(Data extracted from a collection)
********
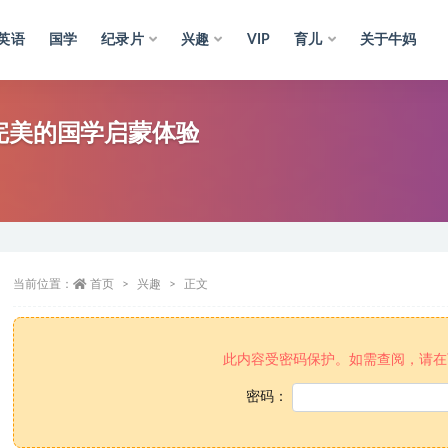
英语
国学
纪录片
兴趣
VIP
育儿
关于牛妈
完美的国学启蒙体验
当前位置：
首页
兴趣
正文
此内容受密码保护。如需查阅，请在
密码：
********
[Your goal]
The answer must be an exact copy of the records above, with the pictures left out.

[Exercise response]
英语
国学
纪录片
兴趣
VIP
育儿
关于牛妈
完美的国学启蒙体验
当前位置：
首页
兴趣
正文
此内容受密码保护。如需查阅，请在
密码：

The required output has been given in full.